No one is arguing that Viacom shouldn’t have the right to demand that videos which infringe upon their copyrights be removed, but they should not be granted data on who watches what. Now, in cases where a user uploaded a video infringing upon their copyright, that would be acceptable. You’re asked not to upload copyrighted material when you upload something to YouTube, so if you’re willfully infringing upon copyrights, the copyright owner(s) have the right to know. But, for the casual viewer? Come on.
If anything, big media corporations should learn from YouTube. YouTube videos are almost universally viewable. Most people do not have to download any special plugins or viewers to watch a video, as many modern browsers come with all the plugins and features needed to view videos.

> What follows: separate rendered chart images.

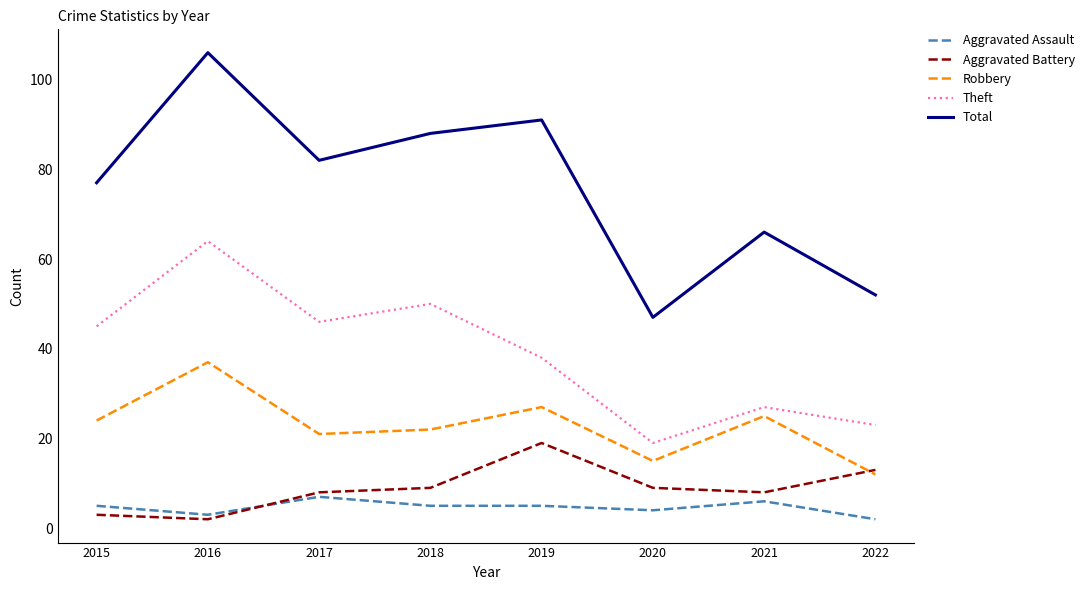

What are all the series names shown in the legend?

Aggravated Assault, Aggravated Battery, Robbery, Theft, Total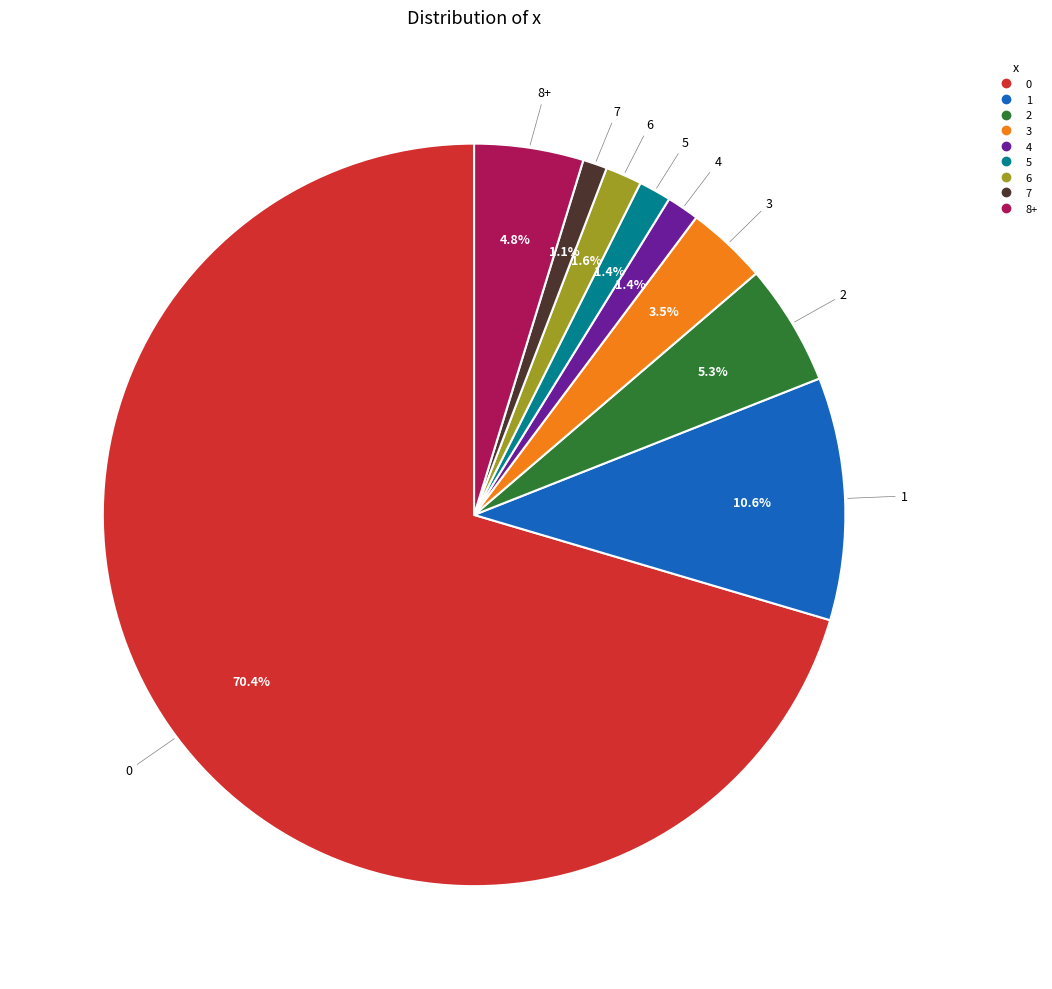

What portion of the pie excludes 6?

98.4%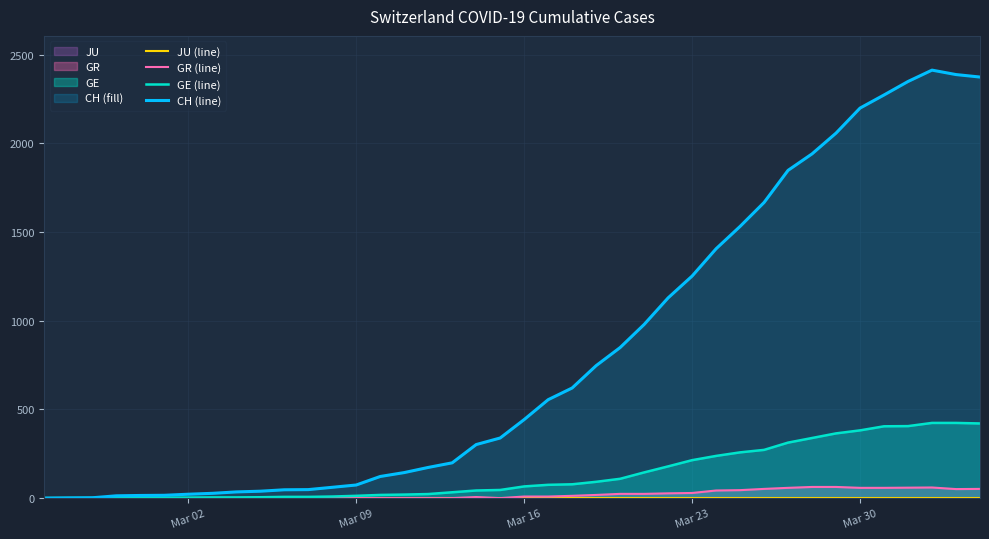

What are all the series names shown in the legend?

JU (line), GR (line), GE (line), CH (line)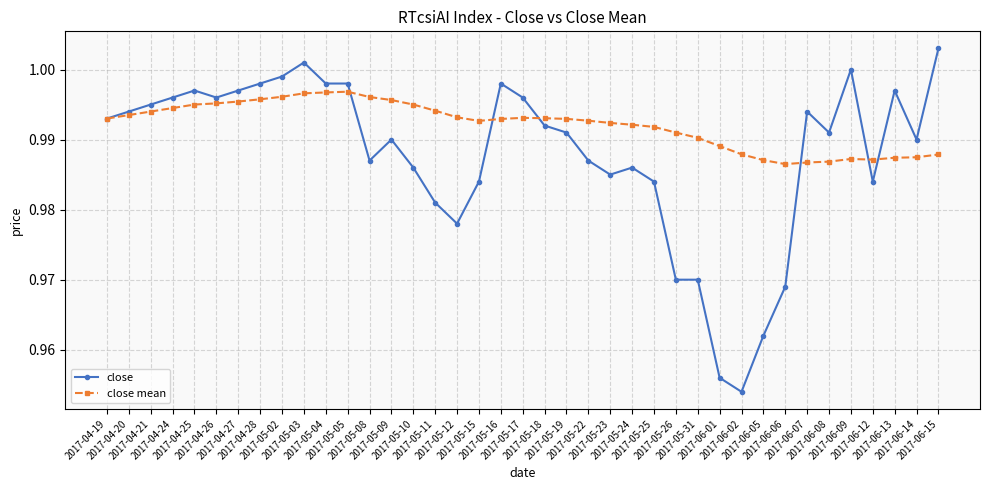

True or false: close has more than 2 points higher than both neighbors.

True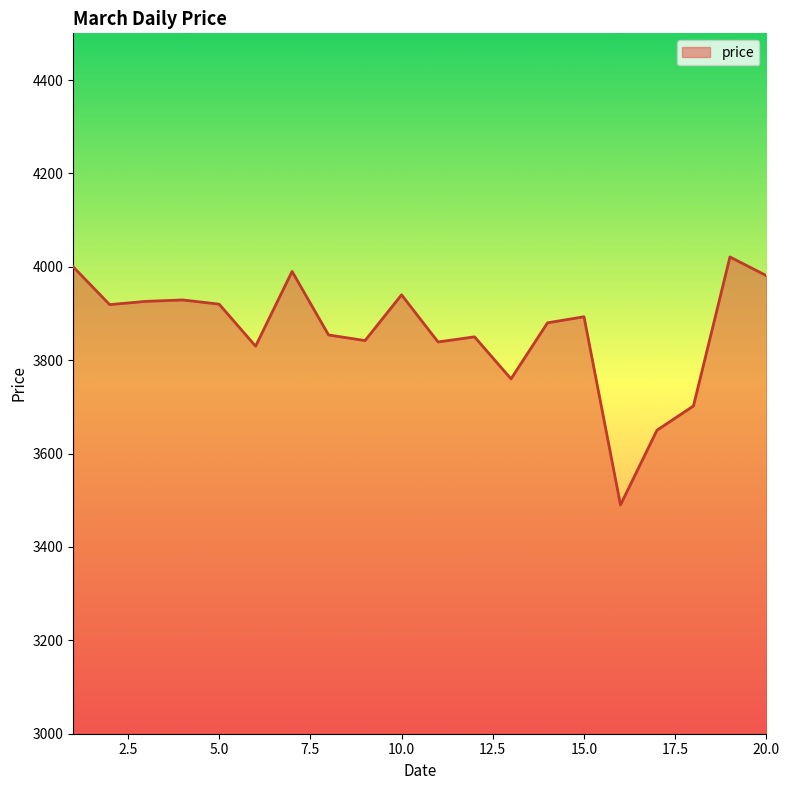

What is the greatest value displayed?

4021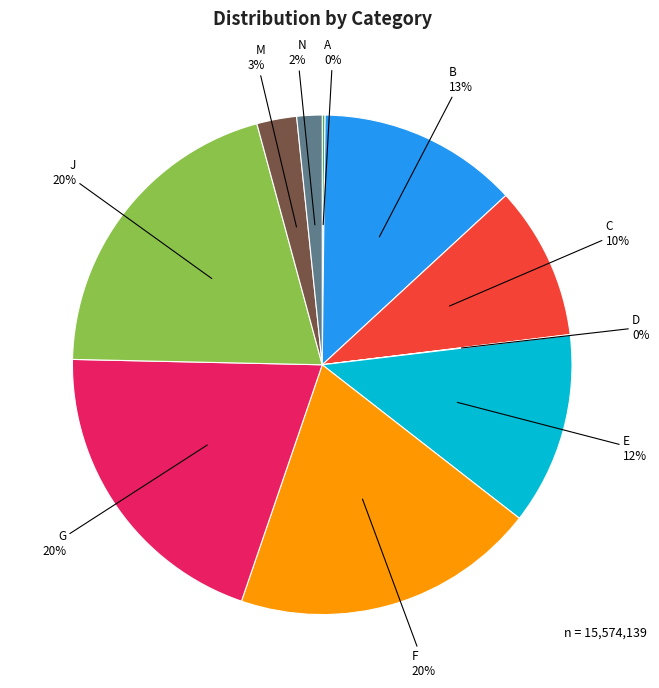

Combined, do N and J account for over 50%?

No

More people would view videos right from the media company’s own website if they were in a common format. People do not like to download stuff just to watch a video, especially if they have to download different viewers for each website they visit. And, some of the worse ones are the websites that don’t even offer a viewer for the platform the user is on. Thus, viewers go to YouTube.
It’s like watching TV. You just want to flip to different channels. You don’t want to have to get up and adjust your set for each station. Sure, some people probably still have to do that, but many times, those people will just stick with the channels that come in good and not even bother with the rest.
And, if you watch something on TV, are you supposed to first find out if the broadcaster has the right to air that program? Are you, as a viewer, supposed to call them up prior to each show and ask them if they have all the rights necessary to air a specific program?
How is YouTube any different? If YouTube carries videos that infringe upon other’s copyrights, how is that the viewer’s responsibility to make that determination? Before we watch a video, should we eMail YouTube and specifically ask them if that specific video is okay for us to watch?
Once this data gets into Viacom’s hands, who knows what they will do with it? Who knows if one day they might come after you for watching a video on YouTube, demanding money for it? Pay up or go to court. And, you’ll probably have to pay up, as it will be cheaper for you than hiring a lawyer to defend you.
Of course, maybe they’re counting on people to be apathetic. And, that could be a good bet. The last time I wrote about your rights being trampled, the response was largely apathetic (only 2 people left a comment).
But, if you’re really offended by Viacom trying to unearth your viewing habits online, then you could always consider boycotting products and programs they offer. Here is a list of companies they own (according to Wikipedia) that you could try to avoid, if you’re concerned about this in any way:
- Paramount Pictures
- Universal International Pictures
- TV Land
- Comedy Central
- The Movie Channel
- The Bubba Gump Shrimp Company
That means no more Jon Stewart, Star Trek or Spongebob Squarepants.
Then again, maybe nobody cares about their privacy anymore.